> http://www.ja-sig.org/wiki/display/CASUM/LDAP

The documentation is wrong, then.  You should _never_ use any kind of
pooling for LDAP connections used for authentication.  See "When Not
to Use Pooling" at the bottom of
http://java.sun.com/products/jndi/tutorial/ldap/connect/pool.html for
an authoritative reference.  I will update the CASUM page with some
notes from this thread in the coming week.

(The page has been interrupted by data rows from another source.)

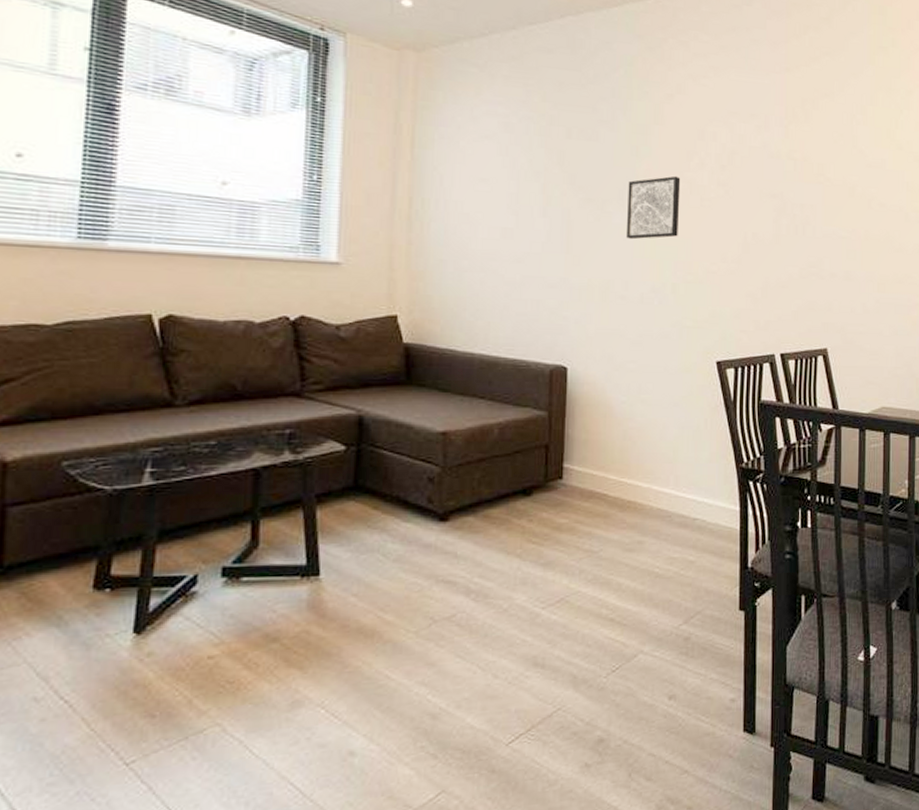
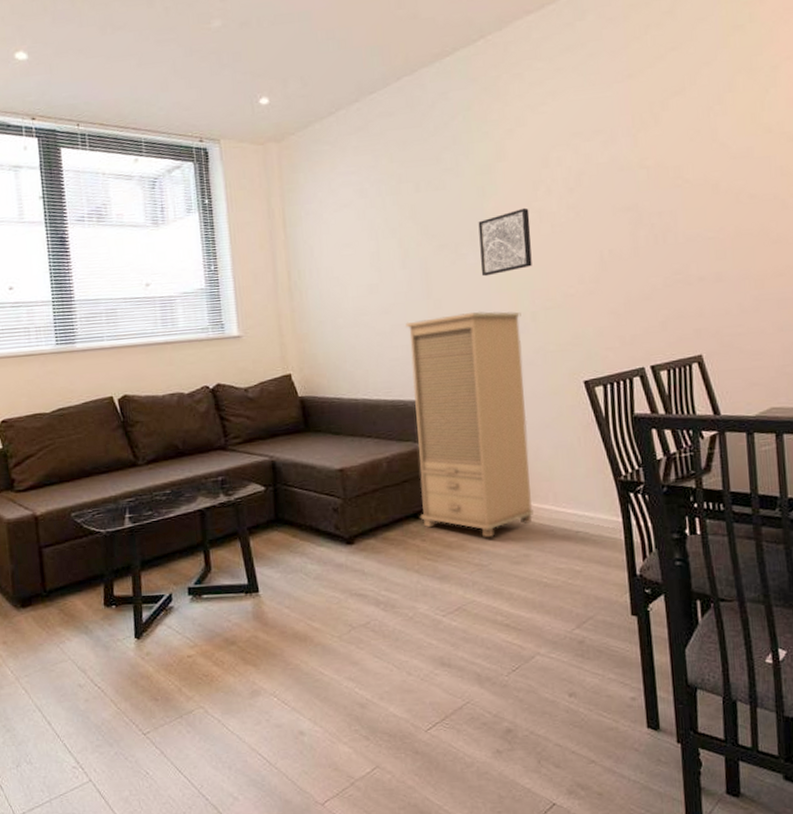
cabinet: none [529,274,662,521] -> present [406,311,535,538]

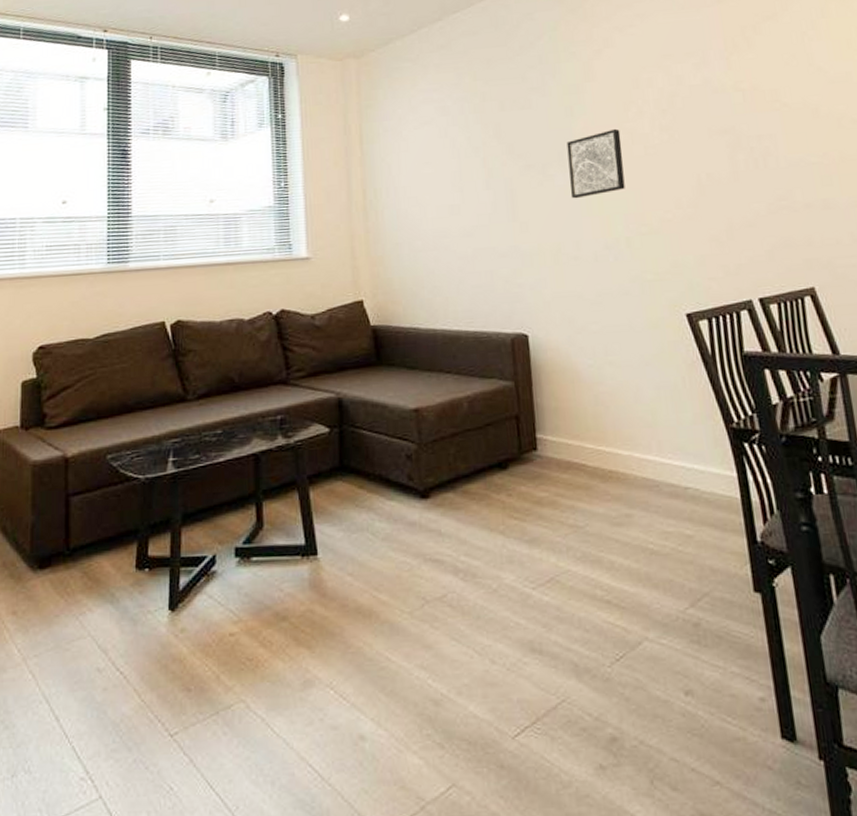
cabinet: present [406,311,535,538] -> none [489,235,636,494]

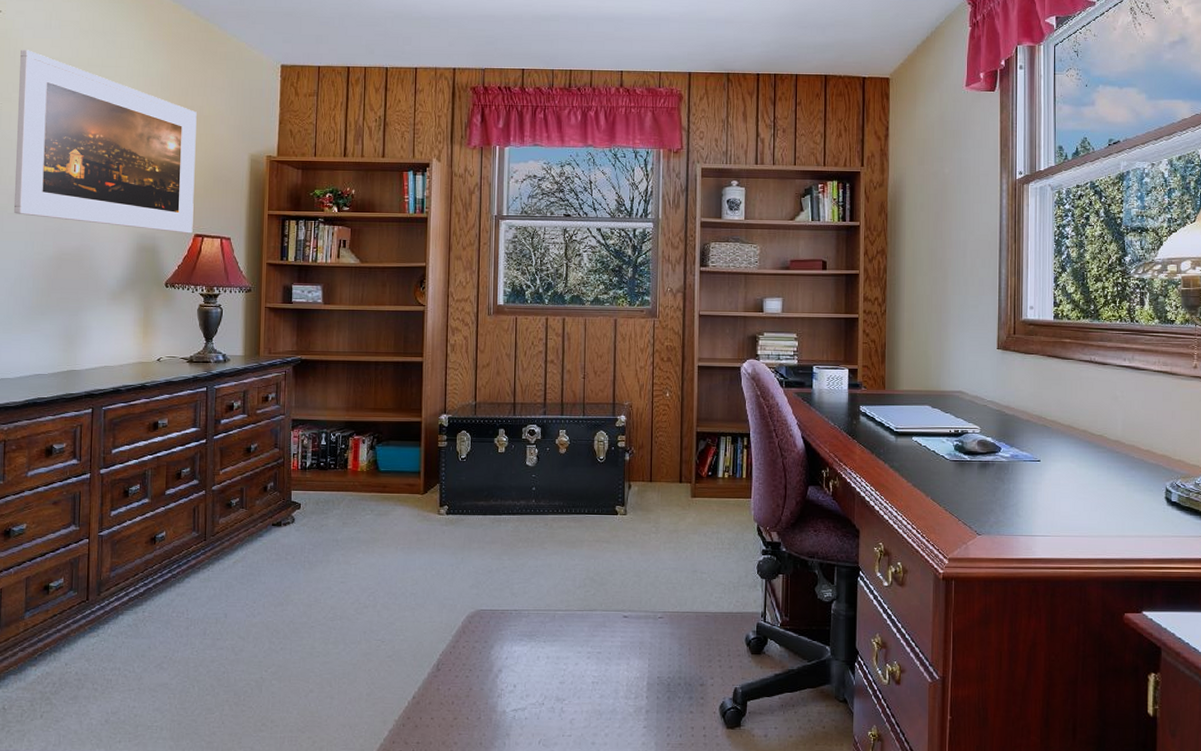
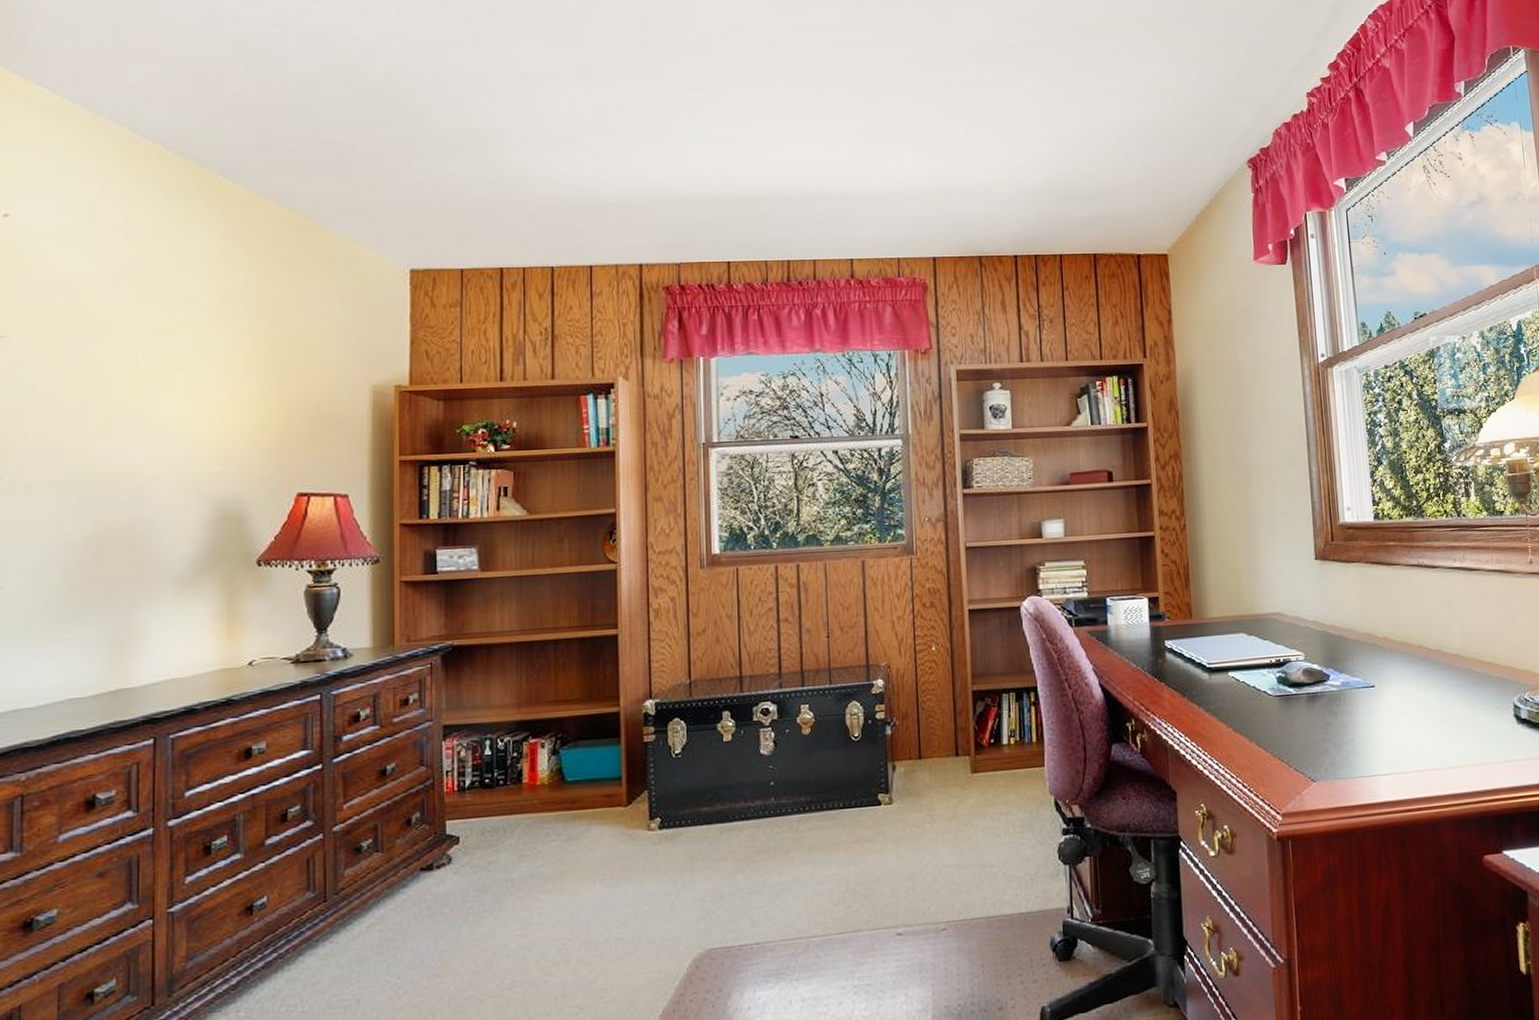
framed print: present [13,50,197,234] -> none [30,264,295,493]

> One of the features we're looking for is the ability to failover to another
> ldap server.

Our group has a great deal of LDAP experience, and Java/JNDI LDAP
experience in particular.  Daniel, our group leader, said that using
the failover capability in JNDI is not suitable for a high
availability setup.  JNDI will try every server listed in the
Context.PROVIDER_URL property, which is set by the urls property in
LdapContextSource, in a round-robin fashion with a wholly unsuitable
connection timeout by default.  If you _must_ use this capability, you
should definitely set the "com.sun.jndi.ldap.connect.timeout"
environment property to no more than 5s.  (Above reference discusses
this environment property in further detail.)  Again, we feel this
strategy is not suitable for HA; instead we recommend using some sort
of load balancing strategy that obfuscates the many LDAP providers
behind a single virtual name and which is responsible for health
checking and removing unavailable members from the pool.  This
strategy has worked remarkably well for our enterprise LDAP directory.

> Is the pooled attribute you mentioned earlier (JNDI pooling)
> the same as the one above?

Yes.  From the 3.0 spring-ldap AbstractContextSource class:

if (pooled) {
  baseEnv.put(SUN_LDAP_POOLING_FLAG, "true");
  log.debug("Using LDAP pooling.");
}

where SUN_LDAP_POOLING_FLAG = "com.sun.jndi.ldap.connect.pool".